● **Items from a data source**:
#####
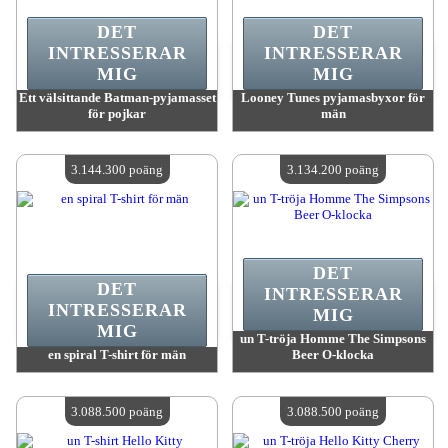
DET
DET
INTRESSERAR
INTRESSERAR
MIG
MIG
Ett välsittande Batman-pyjamasset
Looney Tunes pyjamasbyxor för
för pojkar
män
värde:
3 203 200 MadPoints
värde:
3 172 800 MadPoints
Antal tillgängliga:
4
Antal tillgängliga:
4
3.144.300 poäng
3.134.200 poäng
DET
DET
INTRESSERAR
INTRESSERAR
MIG
MIG
un T-tröja Homme The Simpsons
en spiral T-shirt för män
Beer O-klocka
värde:
3 144 300 MadPoints
värde:
3 134 200 MadPoints
Antal tillgängliga:
4
Antal tillgängliga:
4
3.088.500 poäng
3.088.500 poäng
#####
● **Written task**:
Your answer should be one number: how many lines above include the word "MadPoints".

● **Exercise output**:
4